While we’re here, can we discuss a practical issue? (Always dangerous with “Lost,” but still.) Sawyer’s gotta be swimming with STDs, right? Can we name the virulent strain of Island syphilis that he carries “LaFleur”? So far he’s done the nasty with: Ana Lucia, Kate, Juliet, and now, C.S. Lewis, not to mention countless others besides, from his days of conning and cuddling. I know he’s pretty and stubbly, but is it worth the risk, ladies? That rash is forever.
I did not read any recaps before writing this, so I don’t know the definitive answer to whether or not I should have recognized the bespectacled brunette on the smaller island. She sure LOOKED familiar, though. And what do I know? I’ve only seen every single episode and read multiple recaps of every show from the third season on. (Oh, “Lost.”)
Good episode. Not great. Solid B. I will leave the deeper matters of the Widmore/Locke and Kate/Claire showdowns to my fellow recappers [Editor’s Note: Or commenters!], who I assume will have dug a little deeper than Mr. Ford’s bedroom proclivities.
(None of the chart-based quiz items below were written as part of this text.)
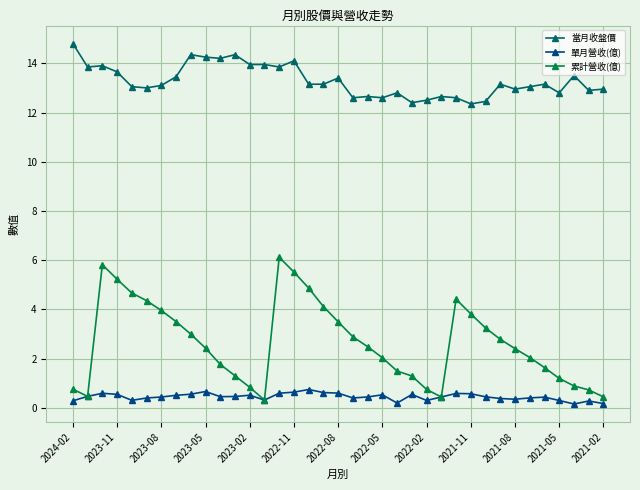

Which series has the largest total across all categories?

當月收盤價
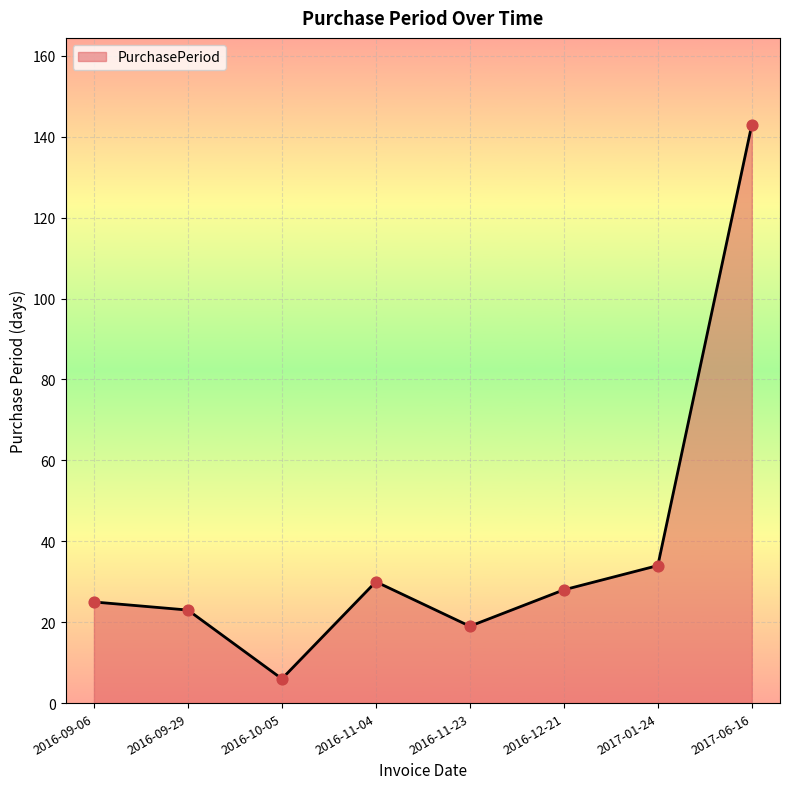

Between 2017-01-24 and 2016-09-06, which is larger?

2017-01-24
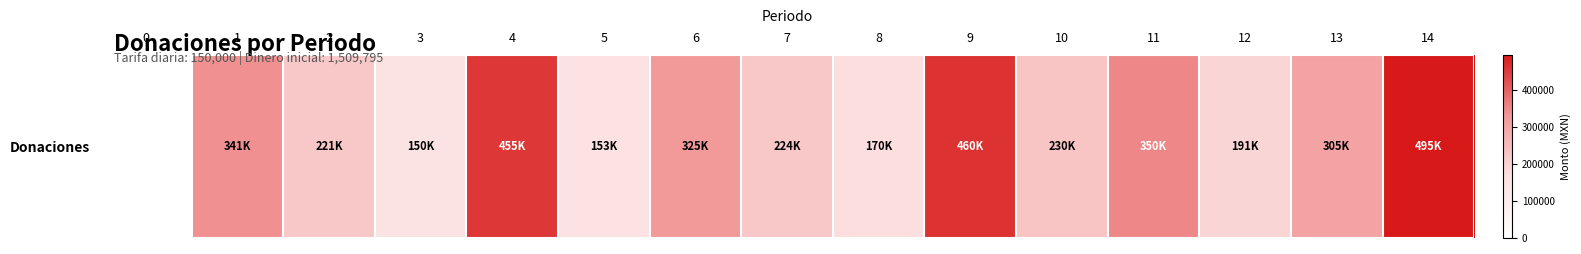

What is the difference between the maximum and second lowest values?

344600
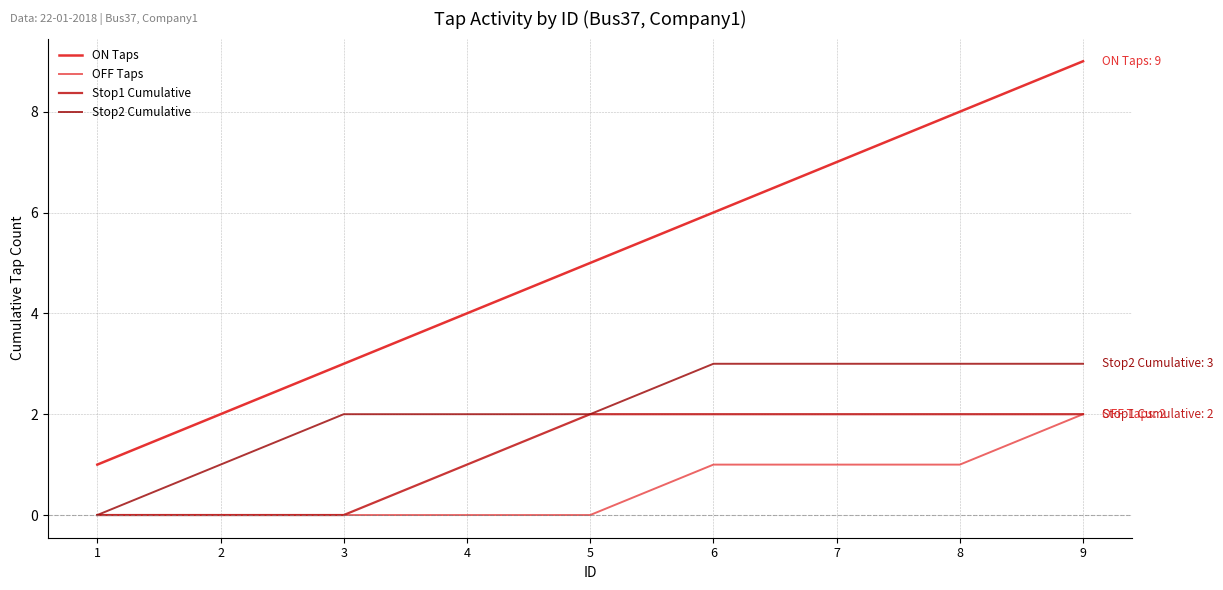

True or false: ON Taps and Stop1 Cumulative intersect in this chart.

False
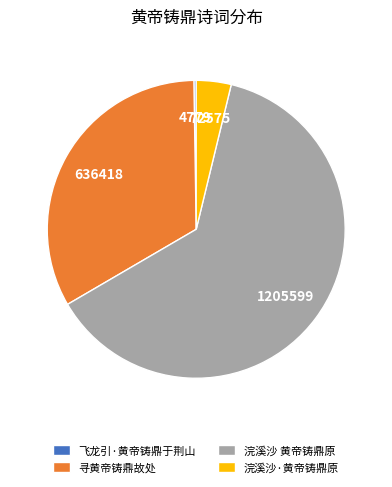

Which category has the biggest portion of the pie?

浣溪沙 黄帝铸鼎原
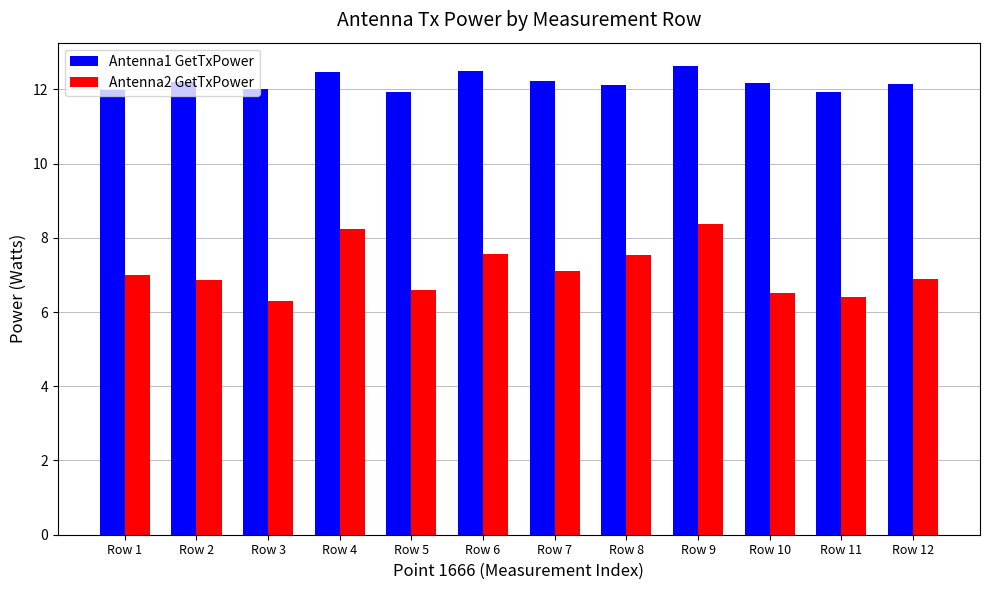

What is the difference between the Antenna1 GetTxPower values at Row 4 and Row 8?

0.4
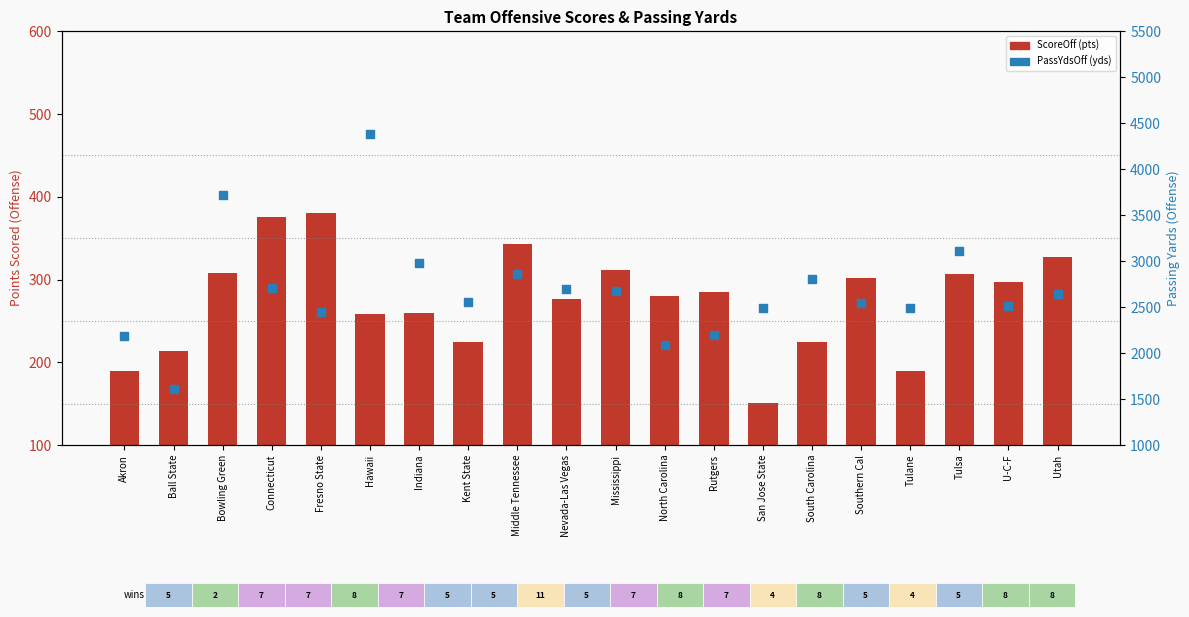

Which series has the largest total across all categories?

PassYdsOff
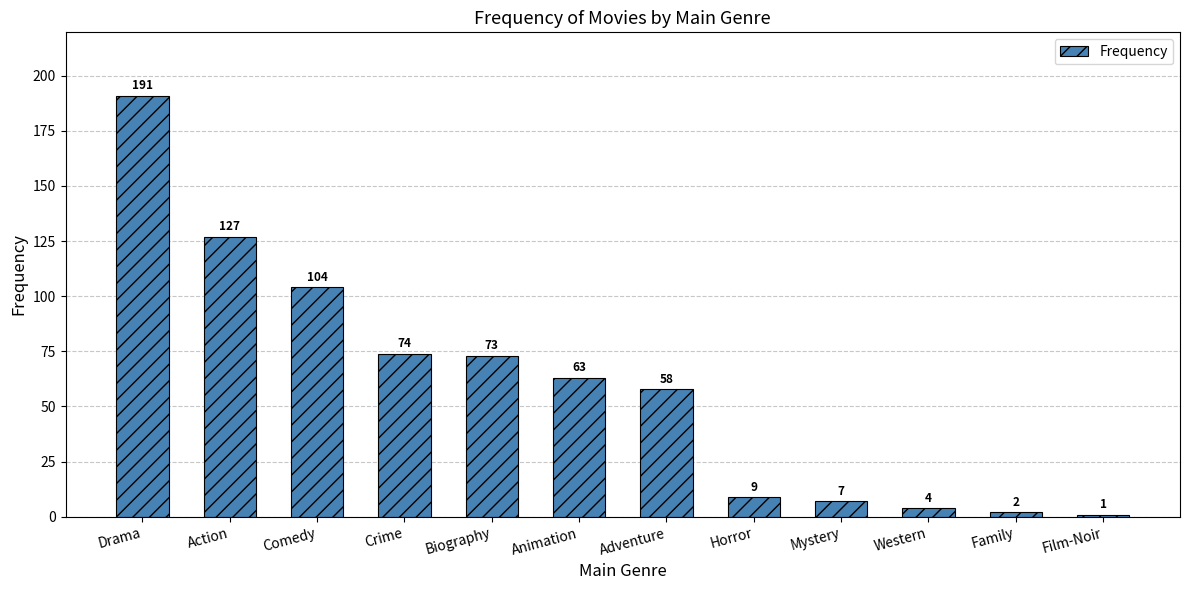

What is the difference between the second highest and second lowest values?

125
I don’t have any one question I want answered by season’s end. Unlike the Voreblogs, I have cable and watch TV in real time, instead of cherry picking only good shows on DVD. This approach makes sense and probably saves the Voreblogs a lot of time and money, but it also creates the ridiculous echo chamber that would cause them to pine for the cancellation — years ago — of “The Office,” and to declare that the second season of “Flight of the Conchords” was among the worst fare television had to offer last year. For shame. Only when you waste your life by watching crapfests like “Heroes,” seasons four through eight of “24,” “Celebrity Apprentice,” “Dirty Sexy Money,” “Ugly Betty,” and the latest season of “Scrubs,” can you truly appreciate good television shows like “Lost.” It has definite and widely-discussed weaknesses, to be sure. But I will certainly miss it when it goes dark for good. I only hope it does right by its major characters.
My biggest fear is that the end of “Lost” will rely on some deus ex machina hokum. Rumors to that effect have swirled around the show since the beginning (the Island is purgatory, or the entire show is the dream of Bob Newhart), but the show is actually constructed in a way that makes such an ending eerily possible. For all the discussion of Jacob, The Man in Black, and even Widmore, those three have been afforded less screen time than Leslie Arzt, which is wrong for so many reasons. Not to get too Aristotelian up in here, but for the conflict and resolution to mean anything, we must see them unfold, not just hear repeated vague references to them (even if those references have been sustained for all six seasons). I hope the third-to-last and penultimate episodes establish a feeling of loss and foreboding, and that the final two hours show us Jack and Kate making love on a polar bear, Claire and Charlie watching Aaron play in a ball pit at Mr. Cluck’s, Sun and Jin teaching their children Korenglish, and Sawyer, Locke, Ben, Sayid and Shannon cleaning french bread out of Hitler’s mustache in hell. And one last “Waaaaaalllllt” wouldn’t kill anyone.